1. junction of Limberlost and Corsican,  
2. junction of Green, Northridge and Rustle,   
3. Bent Oak and Beach Mast,  
4. south of Retreat,   
5. mainly Bugle and Crow,   
6. Century and Round Green  

These were identified as having likely bat potential, with an owner and at least one experienced bat worker per group, walking along the main track and footpaths.  Peter Scrimshaw had a roving brief, covering the whole site, recording activity for later analysis with Bat Sound.

 The Survey

The first bats were encountered at 21.00 by groups 2, 3/5 and 4 and were single Common (45 kHz) Pipistrelles.  The bats were far enough apart geographically to be different individuals.  21.00 was the classic ‘twenty minutes after sunset’ which is the time pipistrelles are expected to emerge from their roosts, suggesting that they had not flown far.  Group 1’s first bat was a Soprano (55 kHz) Pipistrelle and group 6, at the northern tip of the woodland, had to wait until 21.20 for their first bat, a 45 kHz pip.

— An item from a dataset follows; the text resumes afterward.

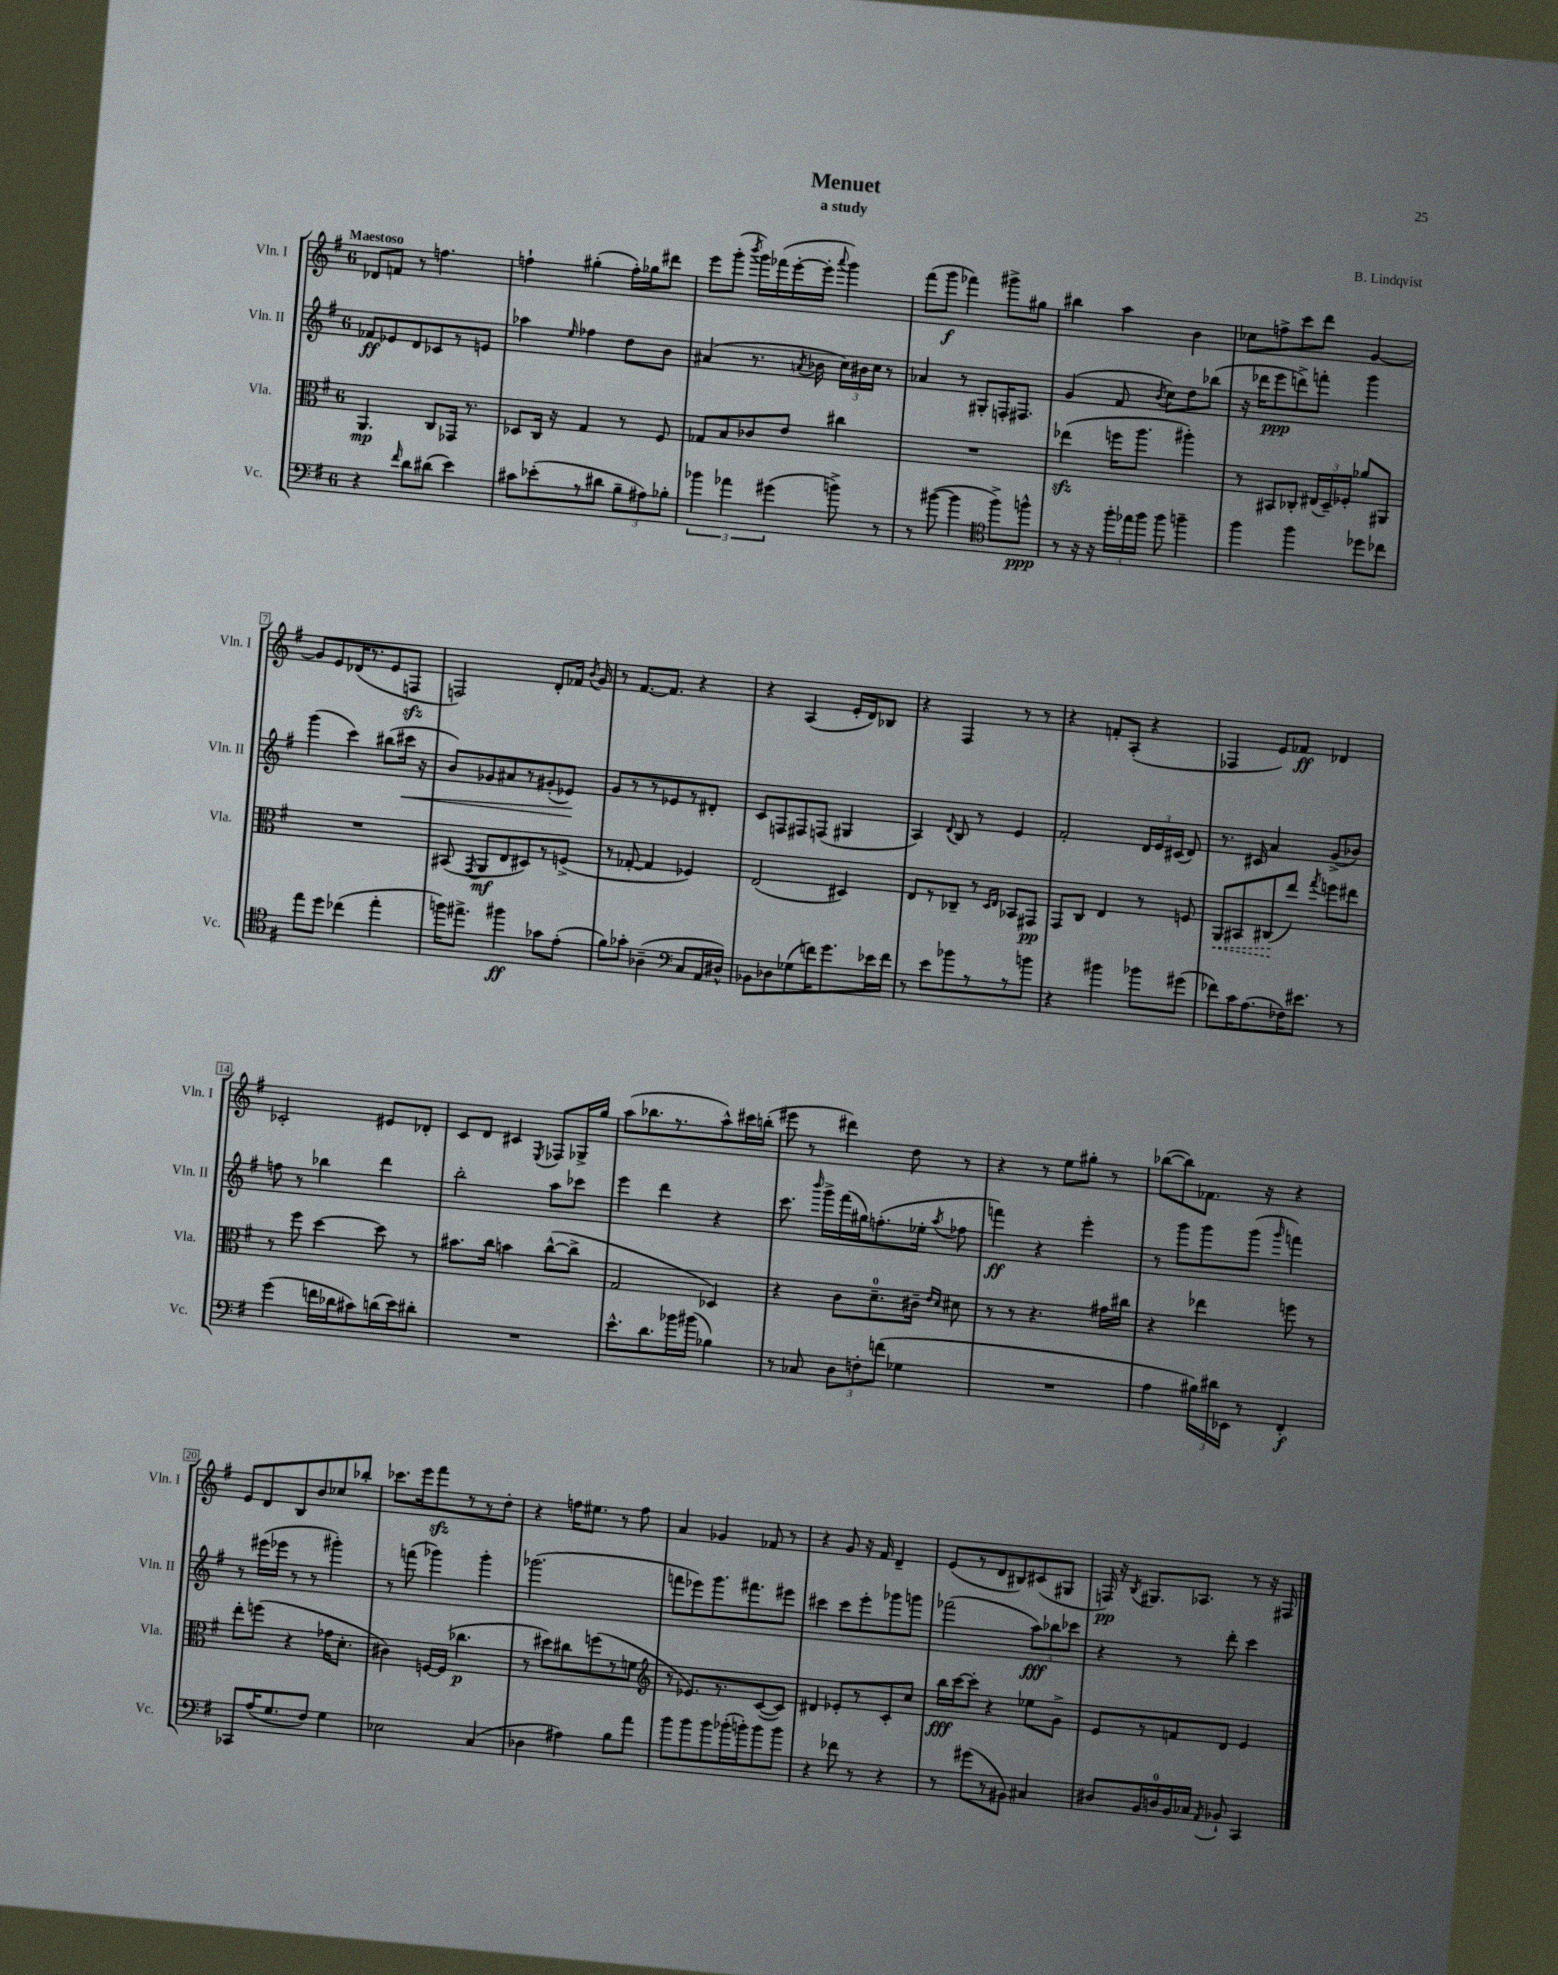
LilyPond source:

The largest group of bats were three 45 kHz pips, recorded feeding by group 2 in Rustle at 21.08.  Common pipistrelles were the most frequently encountered bats, commuting or foraging in all areas throughout the survey period.  Sopranos were found singly in 1, 2, 3 and 6; surprisingly not in 4, despite there being a lake in this area, nor 5.   


Interestingly, myotis type calls were reported at 21.22 along a woodland/field edge in area 2 and three similar sounding bats at 21.51.  They were also heard at 21.39 north of the path in 1, and at 21.42 in area 5; they were not reported in the other three areas.  Peter recorded a loud call at 21.36 south of area 1 (probably also the 21.39 bat).  He was able to identify this with Bat Sound as a Long-eared bat.  It may well be that all these myotis type calls were made by LEs, who are, after all, a woodland feeding species.

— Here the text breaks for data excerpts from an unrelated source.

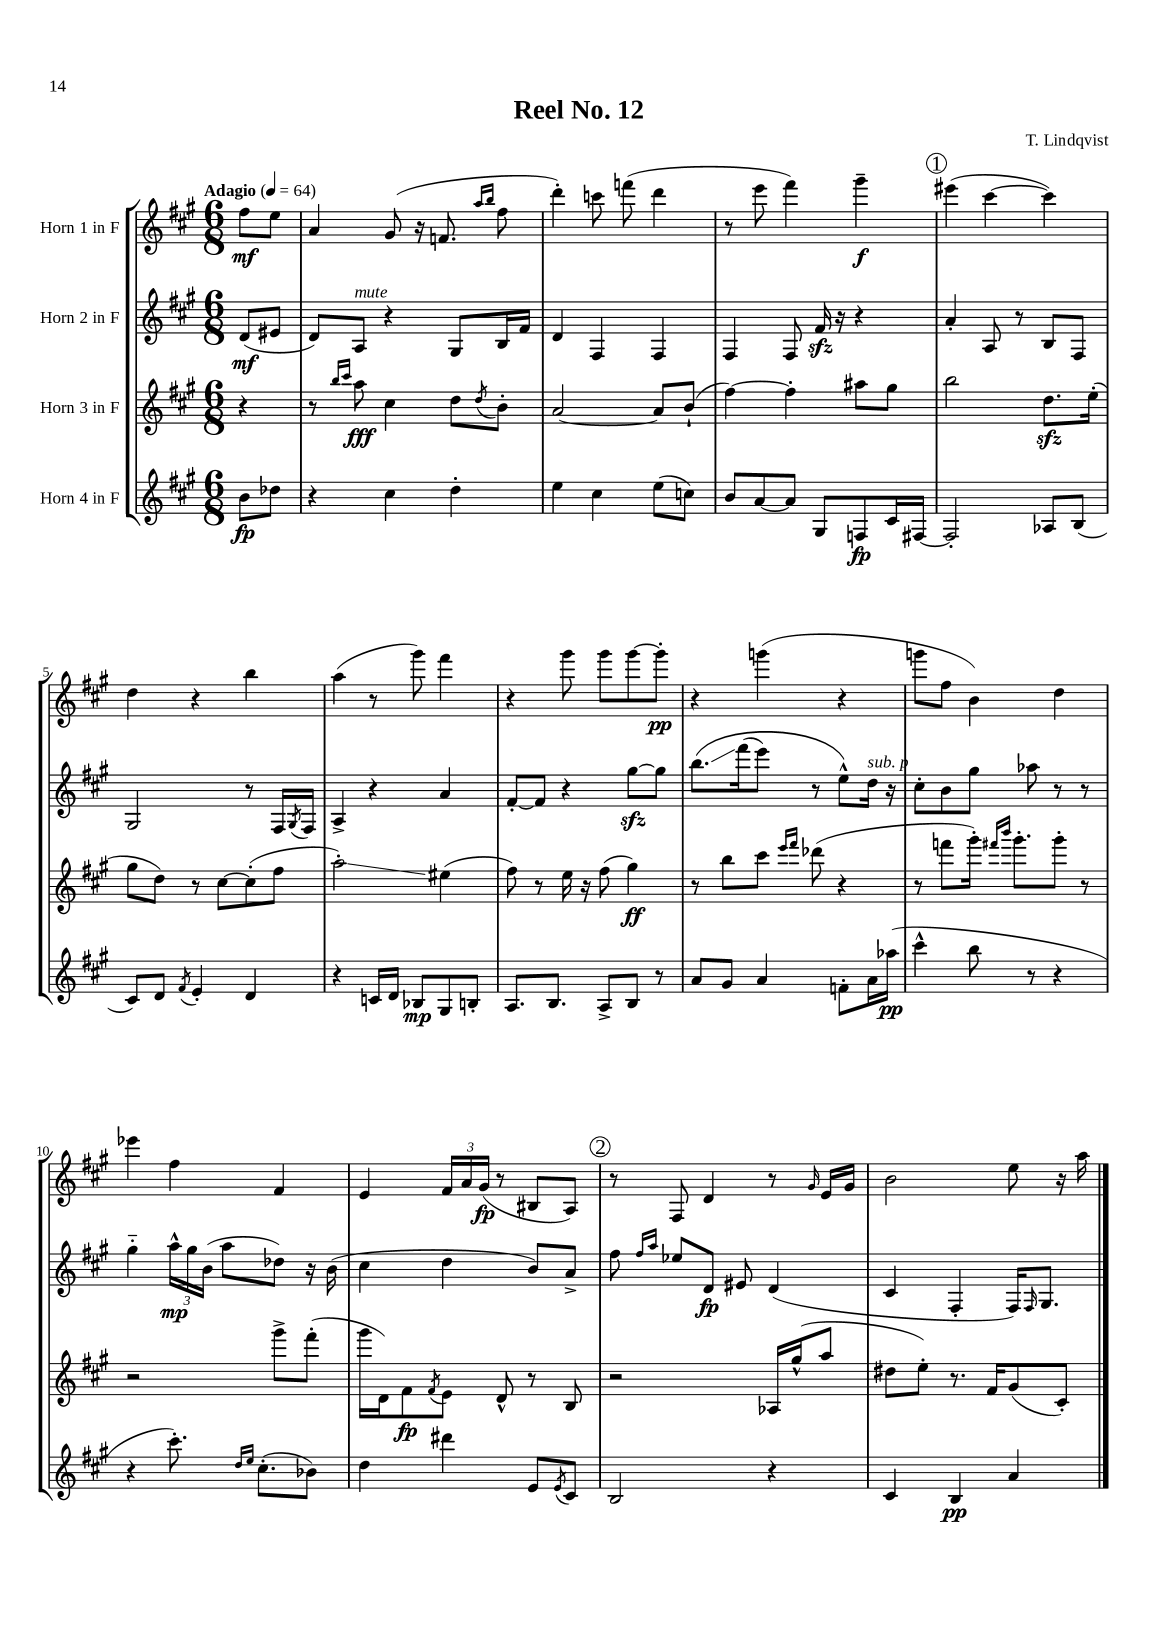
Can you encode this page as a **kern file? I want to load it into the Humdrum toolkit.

**kern	**kern	**kern	**kern
*staff4	*staff3	*staff2	*staff1
*clefG2	*clefG2	*clefG2	*clefG2
*k[f#c#g#]	*k[f#c#g#]	*k[f#c#g#]	*k[f#c#g#]
*M6/8	*M6/8	*M6/8	*M6/8
*MM64	*MM64	*MM64	*MM64
8b\L	4r	(8d/L	8ff#\L
8dd-\J	.	8e#/J	8ee\J
=	=	=	=
4r	8r	8d/L)	4a/
.	16qqbb/LL	.	.
.	16qqccc#/JJ	.	.
.	8aa\	8A/J	.
4cc#\	4cc#\	4r	(8g#/
.	.	.	16r
.	.	.	8.f/
4dd'\	8dd\L	8G#/L	.
.	.	.	16qqaa/LL
.	8qdd/	.	16qqbb/JJ
.	8b'\J	16B/L	8ff#\
.	.	16f#/JJ	.
=	=	=	=
4ee\	[2a/	4d/	4ddd'\)
4cc#\	.	4F#/	8ccc\
.	.	.	(8fff\
(8ee\L	8a/]L	4F#/	4ddd\
8cc\J)	(8b`/J	.	.
=	=	=	=
8b/L	[4ff#\)	4F#/	8r
[8a/	.	.	8eee\
8a/]J	4ff#'\]	8F#/	4fff#\)
8G#/L	.	16f#/	.
.	.	16r	.
8F/	8aa#\L	4r	4ggg#~\
16c#/L	8gg#\J	.	.
[16F#/JJ	.	.	.
=	=	=	=
2F#'/]	2bb\	4a'/	(4eee#\
.	.	8A/	[4ccc#\
.	.	8r	.
8A-/L	8.dd\L	8B/L	4ccc#\])
(8B/J	.	8F#/J	.
.	(16ee'\Jk	.	.
=	=	=	=
8c#/L)	8gg#\L	2G#/	4dd\
8d/J	8dd\J)	.	.
8qf#/	.	.	.
4e'/	8r	.	4r
.	[8cc#\L	.	.
4d/	(8cc#'\]	8r	4bb\
.	8ff#\J	16F#/LL	.
.	.	8qG#/	.
.	.	16F#/JJ	.
=	=	=	=
4r	2aa'\)	4A^/	(4aa\
16c/LL	.	4r	8r
16d/JJ	.	.	.
8B-/L	.	.	8ggg#\)
8G#/	(4ee#\	4a/	4fff#\
8B'/J	.	.	.
=	=	=	=
8.A/L	8ff#\)	[8f#'/L	4r
.	8r	8f#/]J	.
8.B/J	.	.	.
.	16ee\	4r	8ggg#\
.	16r	.	.
8A^/L	(8ff#\	.	8ggg#\L
8B/J	4gg#\)	[8gg#\L	[8ggg#\
8r	.	8gg#\]J	8ggg#'\]J
=	=	=	=
8a/L	8r	&(8.bb\L	4r
8g#/J	8bb\L	.	.
.	.	(16fff#\k	.
4a/	8ccc#\J	8eee\J)	(4ggg\
.	16qqeee/LL	.	.
.	16qqfff#/JJ	.	.
.	(8ddd-\	8r	.
8f'\L	4r	8ee^^\L&)	4r
16a\L	.	16dd\Jk	.
(16aa-\JJ	.	16r	.
=	=	=	=
4ccc#^^\	8r	8cc#'\L	8ggg\L
.	8fff\L	8b\	8ff#\J
8bb\	16ggg#'\Jk)	8gg#\J	4b\)
.	16qqfff#/LL	.	.
.	16qqbbb/JJ	.	.
.	8.ggg#'\L	.	.
8r	.	8aa-\	.
4r	8ggg#'\J	8r	4dd\
.	8r	8r	.
=	=	=	=
4r	2r	4gg#'~\	4eee-\
8.ccc#'\)	.	24aa^^\LL	4ff#\
.	.	24gg#\	.
.	.	(24b\JJ	.
.	.	8aa\L	.
16qqdd/LL	.	.	.
16qqee/JJ	.	.	.
(8.cc#'\L	.	.	.
.	8ggg#^\L	8dd-\J)	4f#/
8b-\J)	(8fff#'\J	16r	.
.	.	(16b\	.
=	=	=	=
4dd\	16ggg#\LL	4cc#\	4e/
.	16d\J)	.	.
.	8f#\	.	.
.	8qf#/	.	.
4ddd#\	8e\J	4dd\	24f#/LL
.	.	.	24a/
.	.	.	(24g#/JJ
.	8d^^/	.	8r
8e/L	8r	8b/L)	8B#/L
8qe/	.	.	.
8c#/J	8B/	8a^/J	8A/J)
=	=	=	=
2B/	2r	8ff#\	8r
.	.	16qqff#/LL	.
.	.	16qqaa/JJ	.
.	.	8ee-/L	8F#/
.	.	8d/J	4d/
.	.	8e#/	.
4r	16A-/LL	(4d/	8r
.	(16gg#^^/J	.	.
.	.	.	16qqg#/
.	8aa/J	.	16e/LL
.	.	.	16g#/JJ
=	=	=	=
4c#/	8dd#\L	4c#/	2b\
.	8ee'\J)	.	.
4B/	8.r	4F#'/	.
.	16f#/LK	.	.
4a/	(8g#/	16F#/LK)	8ee\
.	.	16qqF#/	.
.	.	8.G#/J	.
.	8c#'/J)	.	16r
.	.	.	16aa\
==	==	==	==
*-	*-	*-	*-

Overall, the greatest bat activity was in area 6, where bats were flying up and down the main track, which there is bordered by conifers and is close to farm land.  The least activity was in area 4 (where we had hoped to encounter Daubentons on the lake) but includes the open timber yard and a large section which has recently been coppiced.  It was notable that generally bats were not using these recently cleared areas, presumably because of lack of insects.




This was generally a very encouraging survey as bats were found feeding in all areas at a relatively early time in the bat year, at reasonably low temperatures.  (Bats are not supposed to forage below 7C!)  As expected, the main ride and footpaths proved to be the most important.   It was particularly pleasing to find (probably Brown) Long-eared bats, the only disappointment being the Daubentons.  It was not possible to identify any roost sites so maybe an owner or two might like to do a dawn watch outside the forester’s cottage!  There are also suitable buildings nearby, outside the woodland itself.